- Text segment
--- START ---
One of the most popular features shipping with Visual Studio 2013 Ultimate is CodeLens.  CodeLens provides meta-information about the source you are working with while you edit it.  When used in conjunction with Team Foundation Server (TFS), several useful stats are provided on the fly:  unit test results, change history, and work item history.  To this functionality the forthcoming Update 2 to VS2013 will add a new ability called Incoming Changes. 

Incoming Changes is intended to make working with multiple branches on TFS easier.  Another field is added to the CodeLens status (helpfully labeled “incoming change”) which when clicked (or accessed via hotkey ALT+6) will produce a tool tip with several new pieces of information:  the name of the branch a change occurred on, which changeset it is accessed on, the author, and a datestamp.

Why is this helpful?  Well it provides insight as to changes that are happening in the source tree while are working on your section.  Perhaps their work has no bearing on yours, but if it does negative collisions can be avoided.  Code diffs can also be performed to compare the upcoming change with the contents of the file in your editor.
--- END ---
- Task to carry out
Print the portion of the CodeLens text starting at "Why is this" and ending at "in your editor.", word for word. The records come from a different source than the text above.

- Records provided
--- START ---
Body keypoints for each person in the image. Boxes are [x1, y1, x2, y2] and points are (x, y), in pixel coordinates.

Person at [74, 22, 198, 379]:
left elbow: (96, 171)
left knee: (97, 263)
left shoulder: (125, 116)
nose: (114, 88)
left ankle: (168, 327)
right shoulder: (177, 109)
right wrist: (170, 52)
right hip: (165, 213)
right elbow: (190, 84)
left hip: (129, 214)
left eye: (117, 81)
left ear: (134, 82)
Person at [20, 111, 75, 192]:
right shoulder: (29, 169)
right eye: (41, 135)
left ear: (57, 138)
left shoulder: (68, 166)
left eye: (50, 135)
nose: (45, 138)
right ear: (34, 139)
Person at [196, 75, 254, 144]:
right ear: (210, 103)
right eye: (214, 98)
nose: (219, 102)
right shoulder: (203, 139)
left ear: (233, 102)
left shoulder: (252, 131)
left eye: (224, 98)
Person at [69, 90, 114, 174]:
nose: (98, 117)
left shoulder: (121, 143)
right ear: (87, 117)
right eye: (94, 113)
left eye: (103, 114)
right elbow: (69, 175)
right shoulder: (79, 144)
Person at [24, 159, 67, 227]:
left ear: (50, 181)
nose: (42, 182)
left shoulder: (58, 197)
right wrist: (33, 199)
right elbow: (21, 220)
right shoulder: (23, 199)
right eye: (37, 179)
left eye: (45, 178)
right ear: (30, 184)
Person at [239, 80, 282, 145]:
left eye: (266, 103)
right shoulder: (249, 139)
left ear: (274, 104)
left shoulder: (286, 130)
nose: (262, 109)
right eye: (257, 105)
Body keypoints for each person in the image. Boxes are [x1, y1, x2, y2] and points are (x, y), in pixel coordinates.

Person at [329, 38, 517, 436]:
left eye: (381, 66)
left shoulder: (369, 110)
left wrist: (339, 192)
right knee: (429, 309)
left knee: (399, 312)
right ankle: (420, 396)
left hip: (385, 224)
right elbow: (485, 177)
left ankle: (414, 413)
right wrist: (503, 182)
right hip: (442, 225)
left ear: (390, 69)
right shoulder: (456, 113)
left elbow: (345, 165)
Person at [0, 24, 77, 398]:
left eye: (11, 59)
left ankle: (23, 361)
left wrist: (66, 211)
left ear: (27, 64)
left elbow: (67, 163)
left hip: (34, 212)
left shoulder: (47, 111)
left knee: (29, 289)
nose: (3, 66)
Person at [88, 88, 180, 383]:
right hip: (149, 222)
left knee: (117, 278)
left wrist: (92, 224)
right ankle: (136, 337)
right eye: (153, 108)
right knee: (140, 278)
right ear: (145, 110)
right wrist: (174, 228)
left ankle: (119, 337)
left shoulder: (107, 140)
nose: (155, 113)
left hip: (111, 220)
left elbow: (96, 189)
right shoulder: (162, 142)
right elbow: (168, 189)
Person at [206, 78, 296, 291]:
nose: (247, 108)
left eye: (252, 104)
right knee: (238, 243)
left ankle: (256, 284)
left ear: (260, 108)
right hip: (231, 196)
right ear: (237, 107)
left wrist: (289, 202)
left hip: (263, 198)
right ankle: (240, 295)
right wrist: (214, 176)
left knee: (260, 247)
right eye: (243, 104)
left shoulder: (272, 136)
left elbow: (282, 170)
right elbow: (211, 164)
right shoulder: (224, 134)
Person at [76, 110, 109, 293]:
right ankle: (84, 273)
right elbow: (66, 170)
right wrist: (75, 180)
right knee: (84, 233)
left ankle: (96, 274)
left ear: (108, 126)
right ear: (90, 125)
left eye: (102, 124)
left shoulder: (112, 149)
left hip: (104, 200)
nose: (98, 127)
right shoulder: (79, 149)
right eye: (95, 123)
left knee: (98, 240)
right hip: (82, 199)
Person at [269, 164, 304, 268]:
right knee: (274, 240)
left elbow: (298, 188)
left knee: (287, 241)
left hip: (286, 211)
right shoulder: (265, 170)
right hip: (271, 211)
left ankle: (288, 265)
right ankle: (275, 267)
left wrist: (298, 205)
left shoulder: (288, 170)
--- END ---
- Result
Why is this helpful?  Well it provides insight as to changes that are happening in the source tree while are working on your section.  Perhaps their work has no bearing on yours, but if it does negative collisions can be avoided.  Code diffs can also be performed to compare the upcoming change with the contents of the file in your editor.